_TASK REQUIREMENTS_
Lay out the listing as a Markdown table with the columns Row and Line, starting with the line that contains "Наши услуги" and going on through the line that contains "Verlovingsring Heaven 6". Number each row, skip blank lines, and leave the pictures out.

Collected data
'''
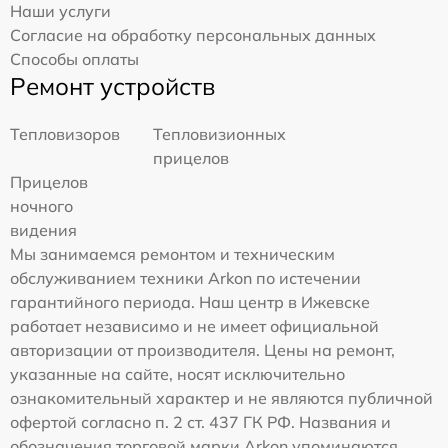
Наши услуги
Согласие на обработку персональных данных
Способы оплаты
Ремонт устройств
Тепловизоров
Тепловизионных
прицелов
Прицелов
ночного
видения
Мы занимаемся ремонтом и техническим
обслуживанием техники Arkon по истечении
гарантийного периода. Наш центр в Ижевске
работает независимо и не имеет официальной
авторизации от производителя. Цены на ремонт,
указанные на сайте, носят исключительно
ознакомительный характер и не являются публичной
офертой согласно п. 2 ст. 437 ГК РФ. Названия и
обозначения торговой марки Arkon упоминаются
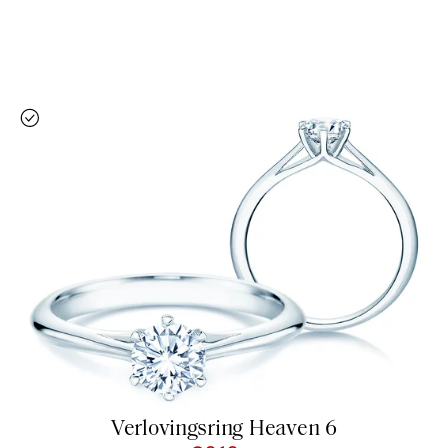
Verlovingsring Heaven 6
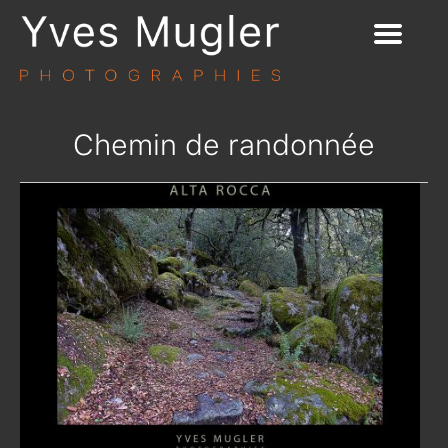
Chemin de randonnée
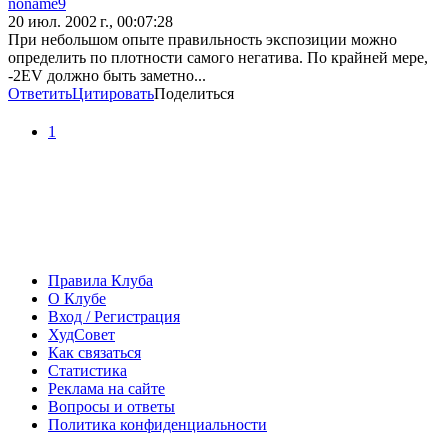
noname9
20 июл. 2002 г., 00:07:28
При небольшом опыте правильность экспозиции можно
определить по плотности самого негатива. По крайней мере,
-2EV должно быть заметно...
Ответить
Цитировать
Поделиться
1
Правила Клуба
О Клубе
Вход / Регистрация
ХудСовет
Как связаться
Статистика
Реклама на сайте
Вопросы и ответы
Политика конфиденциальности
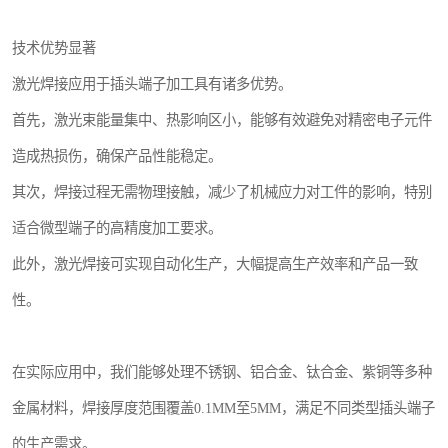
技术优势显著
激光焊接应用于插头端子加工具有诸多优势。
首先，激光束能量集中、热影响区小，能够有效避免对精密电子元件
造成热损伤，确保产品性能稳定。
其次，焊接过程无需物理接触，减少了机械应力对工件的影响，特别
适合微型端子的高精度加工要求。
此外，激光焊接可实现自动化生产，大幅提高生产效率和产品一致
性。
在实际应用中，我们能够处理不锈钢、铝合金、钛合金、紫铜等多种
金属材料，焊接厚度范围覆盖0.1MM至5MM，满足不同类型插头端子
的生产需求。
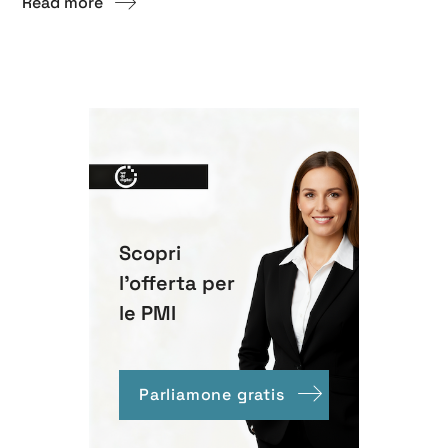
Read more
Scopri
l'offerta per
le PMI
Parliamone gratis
'''
'''
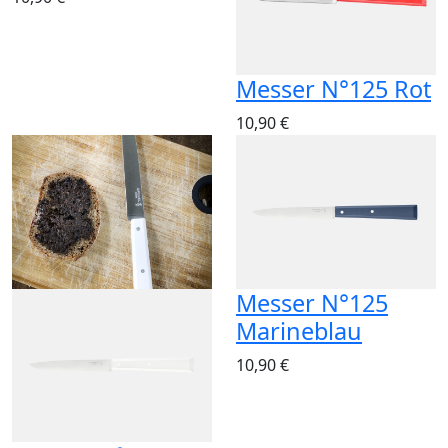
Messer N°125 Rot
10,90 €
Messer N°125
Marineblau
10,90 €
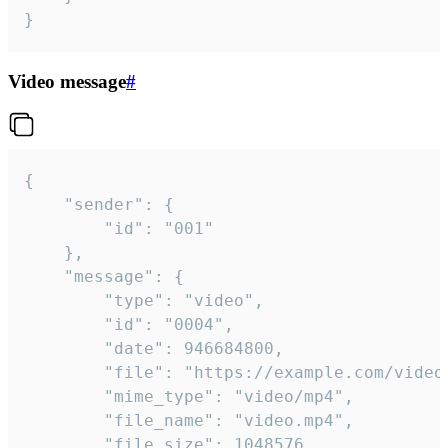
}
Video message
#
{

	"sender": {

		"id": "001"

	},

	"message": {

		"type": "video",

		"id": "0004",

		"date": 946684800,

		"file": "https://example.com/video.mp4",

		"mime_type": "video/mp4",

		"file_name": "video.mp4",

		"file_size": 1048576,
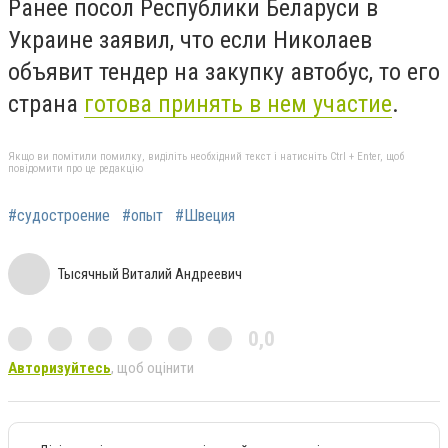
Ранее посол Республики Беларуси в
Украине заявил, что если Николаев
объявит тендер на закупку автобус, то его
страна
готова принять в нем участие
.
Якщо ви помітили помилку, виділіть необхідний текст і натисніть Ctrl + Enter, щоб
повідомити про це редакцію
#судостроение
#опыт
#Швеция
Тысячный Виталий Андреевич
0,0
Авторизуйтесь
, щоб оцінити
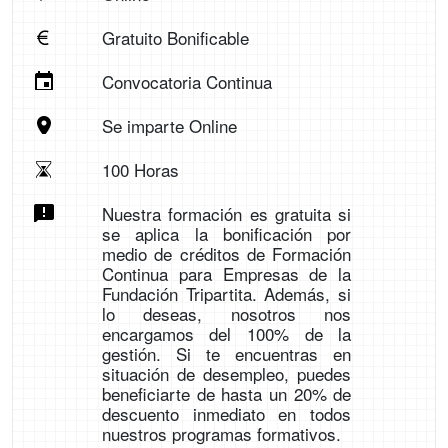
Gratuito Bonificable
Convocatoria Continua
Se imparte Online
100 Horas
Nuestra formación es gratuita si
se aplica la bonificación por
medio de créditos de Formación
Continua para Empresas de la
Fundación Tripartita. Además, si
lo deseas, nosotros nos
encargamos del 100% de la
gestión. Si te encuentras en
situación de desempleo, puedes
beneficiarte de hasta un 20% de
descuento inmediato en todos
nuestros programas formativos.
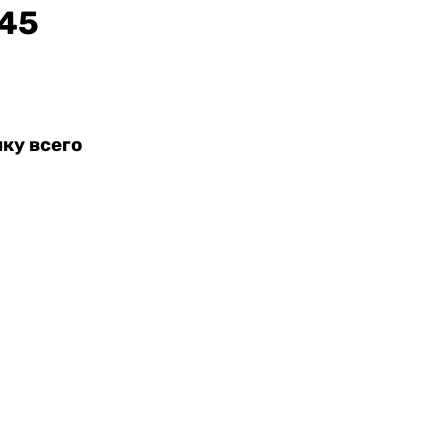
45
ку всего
'''
'''
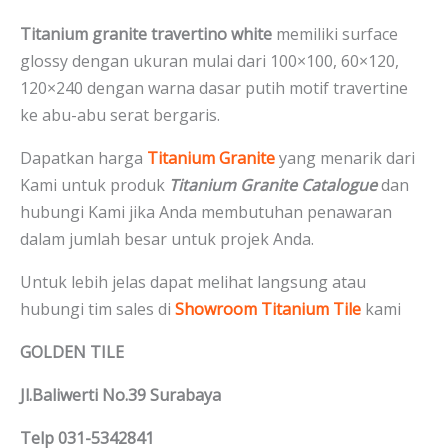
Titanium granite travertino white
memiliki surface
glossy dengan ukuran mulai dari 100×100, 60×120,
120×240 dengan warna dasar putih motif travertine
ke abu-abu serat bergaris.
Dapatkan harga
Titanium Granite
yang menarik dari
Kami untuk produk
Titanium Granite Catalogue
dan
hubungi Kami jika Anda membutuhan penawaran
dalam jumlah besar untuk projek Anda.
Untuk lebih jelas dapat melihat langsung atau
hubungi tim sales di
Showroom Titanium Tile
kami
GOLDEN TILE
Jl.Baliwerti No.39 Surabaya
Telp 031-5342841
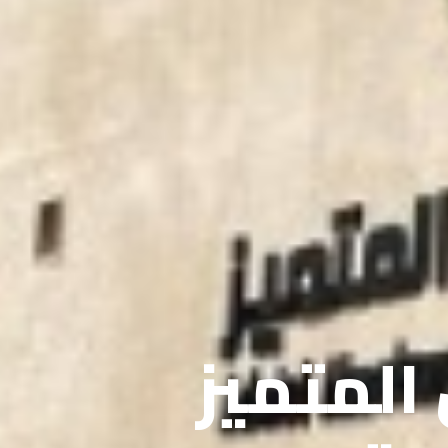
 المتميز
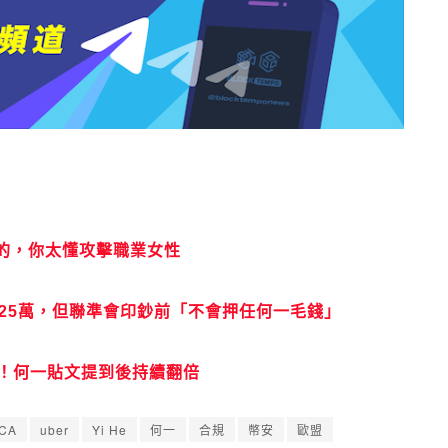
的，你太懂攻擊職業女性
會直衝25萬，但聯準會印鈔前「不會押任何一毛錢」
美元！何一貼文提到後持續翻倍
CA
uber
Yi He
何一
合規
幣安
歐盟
'''
_OUTPUT OF THE TASK_
| Row | Line |
|---|---|
| 1 | Наши услуги |
| 2 | Согласие на обработку персональных данных |
| 3 | Способы оплаты |
| 4 | Ремонт устройств |
| 5 | Тепловизоров |
| 6 | Тепловизионных |
| 7 | прицелов |
| 8 | Прицелов |
| 9 | ночного |
| 10 | видения |
| 11 | Мы занимаемся ремонтом и техническим |
| 12 | обслуживанием техники Arkon по истечении |
| 13 | гарантийного периода. Наш центр в Ижевске |
| 14 | работает независимо и не имеет официальной |
| 15 | авторизации от производителя. Цены на ремонт, |
| 16 | указанные на сайте, носят исключительно |
| 17 | ознакомительный характер и не являются публичной |
| 18 | офертой согласно п. 2 ст. 437 ГК РФ. Названия и |
| 19 | обозначения торговой марки Arkon упоминаются |
| 20 | Verlovingsring Heaven 6 |